Five of seven director nominees are voted AGAINST due to severe stock underperformance — Burford's shares lost 40% over three years while the financial sector ETF (XLF) gained 61%, a gap of over 100 percentage points that far exceeds the policy trigger threshold; new nominee Rick Noel and recently appointed Pamela Corrie (January 2024) are exempt from the TSR trigger and receive FOR votes, while Christopher Bogart carries the additional flag of a familial relationship with a senior executive.
Say on Pay
✗ AGAINSTCEO
Christopher Bogart
Total Comp
$11,424,139
Prior Support
67%%
The prior year say-on-pay vote received only approximately 67% support, below the 70% threshold that requires visible corrective action — while the company did make a meaningful change by eliminating the discretionary annual bonus for the CEO and CIO, concerns remain because Burford's stock has lost 40% over three years (while shareholders in comparable financial companies gained over 60%) yet the other named executives each received $1.5 million discretionary bonuses and equity grants tied to internal performance metrics rather than share price outcomes.

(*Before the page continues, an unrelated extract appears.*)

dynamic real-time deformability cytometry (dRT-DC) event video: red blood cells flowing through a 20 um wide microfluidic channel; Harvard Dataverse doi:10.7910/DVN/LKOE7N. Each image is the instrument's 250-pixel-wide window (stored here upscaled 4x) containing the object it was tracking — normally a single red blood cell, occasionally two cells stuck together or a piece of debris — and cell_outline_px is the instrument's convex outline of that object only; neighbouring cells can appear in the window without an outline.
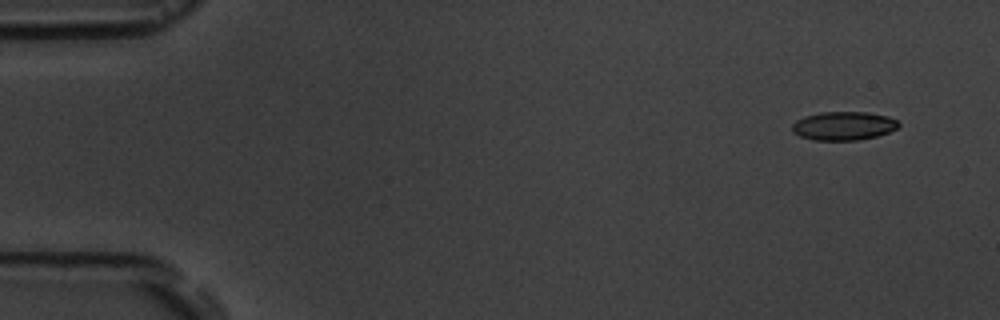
{"species": "common noctule bat (a hibernating species)", "species_latin": "Nyctalus noctula", "temperature_condition": "room temperature", "stored_images_in_passage": 15, "camera_frame_rate_fps": 3000, "um_per_image_px": 0.085, "animal": {"sex": "male", "body_mass_g": 19.5, "forearm_length_mm": 54.6}, "frame": {"image": 1, "passage_image": 1, "time_ms": 0.0, "image_size_px": [1000, 320], "cell_outline_px": [[900, 124], [896, 128], [888, 132], [876, 136], [860, 140], [812, 140], [800, 136], [792, 132], [792, 124], [796, 120], [804, 116], [820, 112], [868, 112], [888, 116], [896, 120]], "centroid_in_image_um": [71.67, 10.69], "position_along_channel_um": 13.3, "area_um2": 17.8}}
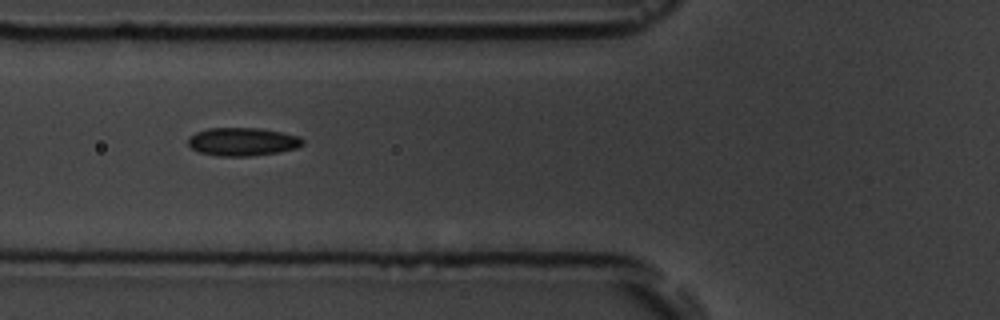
{"frame": {"image": 2, "passage_image": 6, "time_ms": 5.667, "image_size_px": [1000, 320], "cell_outline_px": [[304, 144], [296, 148], [276, 152], [248, 156], [220, 156], [200, 152], [192, 148], [188, 144], [188, 136], [196, 132], [208, 128], [260, 128], [300, 136], [304, 140]], "centroid_in_image_um": [20.61, 12.03], "position_along_channel_um": 105.2, "area_um2": 18.73}}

The CEO's total pay of $11.4 million, driven primarily by carried interest on realized cash gains that can diverge significantly from shareholder returns, and the structural concern that the CEO is married to the Chief Strategy Officer (creating a governance question about the independence of compensation decisions), reinforce the case for an AGAINST vote. The overall pay program has made some progress but does not yet sufficiently demonstrate that executive pay outcomes are aligned with the shareholder experience of severe and sustained stock underperformance.
Auditor Ratification
✓ FORAuditor
KPMG LLP
Tenure
2 yrs
Audit Fees
$5,721,000
Non-Audit Fees
$301,000
KPMG was appointed in mid-2024, giving it a tenure of approximately two years — well below the 25-year threshold that would trigger a concern — and the non-audit fees of $301,000 represent only about 5% of audit fees of $5,721,000, which is far below the 50% threshold; no material restatements are attributable to KPMG, and as a Big Four firm it is fully adequate for a company of Burford's size and complexity.
Overall Assessment
The 2026 Burford Capital annual meeting is dominated by serious governance concerns: five of seven director nominees receive AGAINST votes due to the company's catastrophic stock underperformance (down 40% over three years while the financial sector gained over 60%), and the say-on-pay vote also receives an AGAINST due to below-70% prior-year support, persistent pay-for-performance misalignment, and structural concerns about executive compensation independence; the auditor (KPMG, appointed in 2024) and all routine procedural resolutions receive FOR votes.